▶ [Stated problem] Return each line in the data below that contains the string "MedienArt".

Data excerpts:

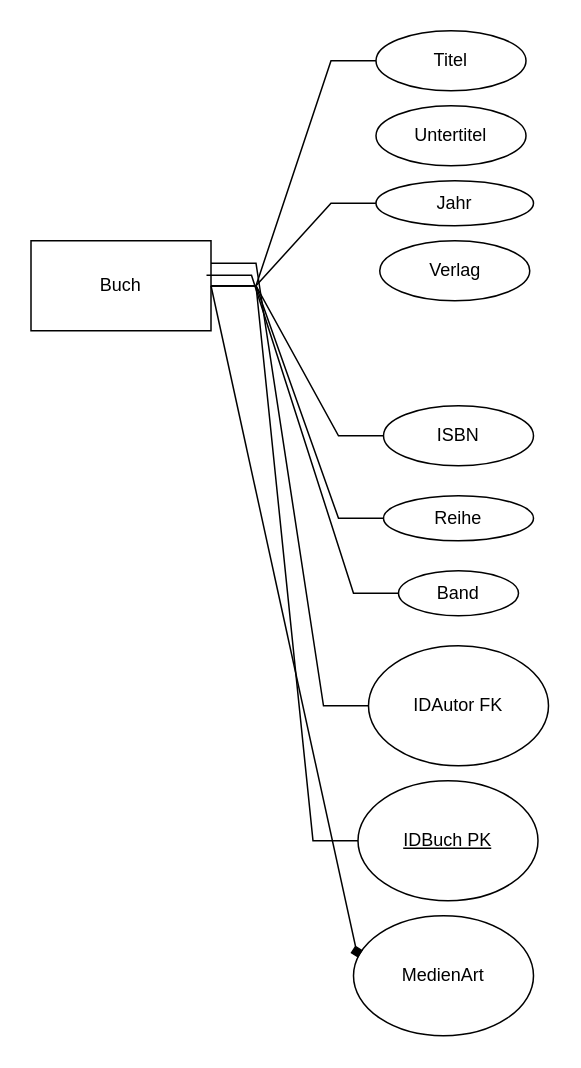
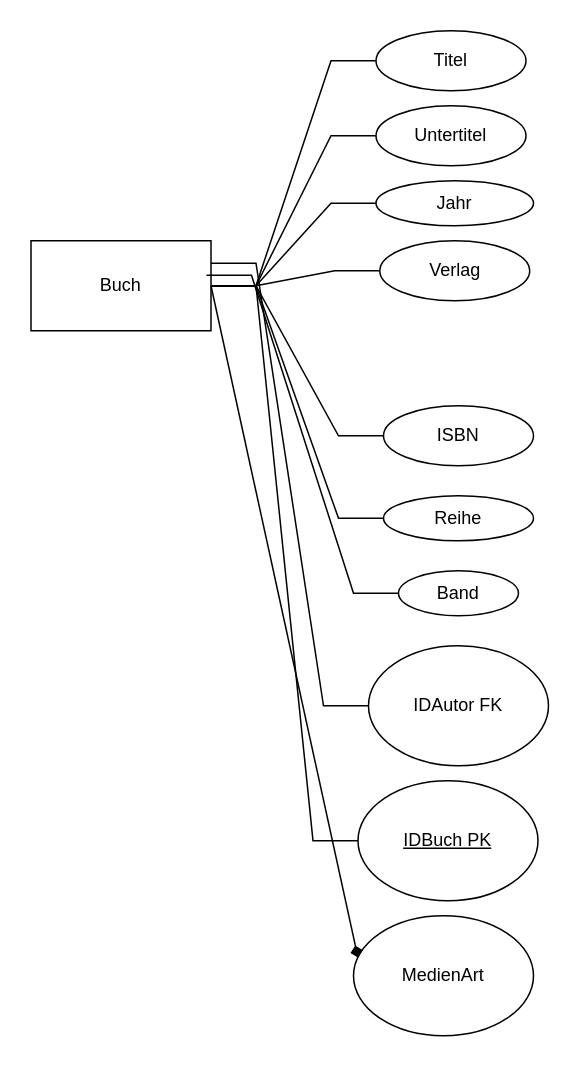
  <mxCell id="0" />
  <mxCell id="1" parent="0" />
  <mxCell id="2" style="edgeStyle=entityRelationEdgeStyle;rounded=0;orthogonalLoop=1;jettySize=auto;html=1;entryX=0;entryY=0.5;entryDx=0;entryDy=0;endArrow=none;startFill=0;" parent="1" source="5" target="6" edge="1"><mxGeometry relative="1" as="geometry" /></mxCell>
+ <mxCell id="3" style="edgeStyle=entityRelationEdgeStyle;rounded=0;orthogonalLoop=1;jettySize=auto;html=1;exitX=1;exitY=0.5;exitDx=0;exitDy=0;entryX=0;entryY=0.5;entryDx=0;entryDy=0;endArrow=none;startFill=0;" parent="1" source="5" target="7" edge="1"><mxGeometry relative="1" as="geometry" /></mxCell>
  <mxCell id="4" style="edgeStyle=entityRelationEdgeStyle;rounded=0;orthogonalLoop=1;jettySize=auto;html=1;exitX=1;exitY=0.5;exitDx=0;exitDy=0;entryX=0;entryY=0.5;entryDx=0;entryDy=0;endArrow=none;startFill=0;" parent="1" source="5" target="8" edge="1"><mxGeometry relative="1" as="geometry" /></mxCell>
  <mxCell id="5" value="Buch" style="rounded=0;whiteSpace=wrap;html=1;" parent="1" vertex="1"><mxGeometry x="20" y="160" width="120" height="60" as="geometry" /></mxCell>
  <mxCell id="6" value="Titel" style="ellipse;whiteSpace=wrap;html=1;" parent="1" vertex="1"><mxGeometry x="250" y="20" width="100" height="40" as="geometry" /></mxCell>
  <mxCell id="7" value="Untertitel" style="ellipse;whiteSpace=wrap;html=1;" parent="1" vertex="1"><mxGeometry x="250" y="70" width="100" height="40" as="geometry" /></mxCell>
  <mxCell id="8" value="Jahr" style="ellipse;whiteSpace=wrap;html=1;" parent="1" vertex="1"><mxGeometry x="250" y="120" width="105" height="30" as="geometry" /></mxCell>
+ <mxCell id="9" style="edgeStyle=entityRelationEdgeStyle;rounded=0;orthogonalLoop=1;jettySize=auto;html=1;exitX=0;exitY=0.5;exitDx=0;exitDy=0;entryX=1;entryY=0.5;entryDx=0;entryDy=0;endArrow=none;startFill=0;" parent="1" source="10" target="5" edge="1"><mxGeometry relative="1" as="geometry" /></mxCell>
  <mxCell id="10" value="Verlag" style="ellipse;whiteSpace=wrap;html=1;" parent="1" vertex="1"><mxGeometry x="252.5" y="160" width="100" height="40" as="geometry" /></mxCell>
  <mxCell id="11" style="edgeStyle=entityRelationEdgeStyle;rounded=0;orthogonalLoop=1;jettySize=auto;html=1;exitX=0;exitY=0.5;exitDx=0;exitDy=0;entryX=1;entryY=0.5;entryDx=0;entryDy=0;endArrow=none;startFill=0;" parent="1" source="12" target="5" edge="1"><mxGeometry relative="1" as="geometry" /></mxCell>
  <mxCell id="12" value="ISBN" style="ellipse;whiteSpace=wrap;html=1;" parent="1" vertex="1"><mxGeometry x="255" y="270" width="100" height="40" as="geometry" /></mxCell>
  <mxCell id="13" style="edgeStyle=entityRelationEdgeStyle;rounded=0;orthogonalLoop=1;jettySize=auto;html=1;exitX=0;exitY=0.5;exitDx=0;exitDy=0;entryX=1;entryY=0.5;entryDx=0;entryDy=0;endArrow=none;startFill=0;" parent="1" source="14" target="5" edge="1"><mxGeometry relative="1" as="geometry" /></mxCell>
  <mxCell id="14" value="Reihe" style="ellipse;whiteSpace=wrap;html=1;" parent="1" vertex="1"><mxGeometry x="255" y="330" width="100" height="30" as="geometry" /></mxCell>
  <mxCell id="15" value="Band" style="ellipse;whiteSpace=wrap;html=1;" parent="1" vertex="1"><mxGeometry x="265" y="380" width="80" height="30" as="geometry" /></mxCell>
  <mxCell id="16" style="edgeStyle=entityRelationEdgeStyle;rounded=0;orthogonalLoop=1;jettySize=auto;html=1;exitX=0;exitY=0.5;exitDx=0;exitDy=0;entryX=0.975;entryY=0.383;entryDx=0;entryDy=0;entryPerimeter=0;endArrow=none;startFill=0;" parent="1" source="15" target="5" edge="1"><mxGeometry relative="1" as="geometry" /></mxCell>
  <mxCell id="17" style="edgeStyle=entityRelationEdgeStyle;rounded=0;orthogonalLoop=1;jettySize=auto;html=1;exitX=0;exitY=0.5;exitDx=0;exitDy=0;entryX=1;entryY=0.25;entryDx=0;entryDy=0;endArrow=none;startFill=0;" parent="1" source="18" target="5" edge="1"><mxGeometry relative="1" as="geometry" /></mxCell>
  <mxCell id="18" value="IDAutor FK" style="ellipse;whiteSpace=wrap;html=1;" parent="1" vertex="1"><mxGeometry x="245" y="430" width="120" height="80" as="geometry" /></mxCell>
  <mxCell id="19" style="edgeStyle=entityRelationEdgeStyle;rounded=0;orthogonalLoop=1;jettySize=auto;html=1;exitX=0;exitY=0.5;exitDx=0;exitDy=0;entryX=1;entryY=0.5;entryDx=0;entryDy=0;endArrow=none;startFill=0;" parent="1" source="20" target="5" edge="1"><mxGeometry relative="1" as="geometry" /></mxCell>
  <mxCell id="20" value="&lt;u&gt;IDBuch PK&lt;/u&gt;" style="ellipse;whiteSpace=wrap;html=1;" parent="1" vertex="1"><mxGeometry x="238" y="520" width="120" height="80" as="geometry" /></mxCell>
  <mxCell id="21" value="MedienArt" style="ellipse;whiteSpace=wrap;html=1;" vertex="1" parent="1"><mxGeometry x="235" y="610" width="120" height="80" as="geometry" /></mxCell>
  <mxCell id="22" style="rounded=0;orthogonalLoop=1;jettySize=auto;html=1;exitX=1;exitY=0.5;exitDx=0;exitDy=0;entryX=0.025;entryY=0.35;entryDx=0;entryDy=0;entryPerimeter=0;endArrow=diamond;startFill=0;" edge="1" parent="1" source="5" target="21"><mxGeometry relative="1" as="geometry" /></mxCell>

▶ [Reply]
  <mxCell id="21" value="MedienArt" style="ellipse;whiteSpace=wrap;html=1;" vertex="1" parent="1"><mxGeometry x="235" y="610" width="120" height="80" as="geometry" /></mxCell>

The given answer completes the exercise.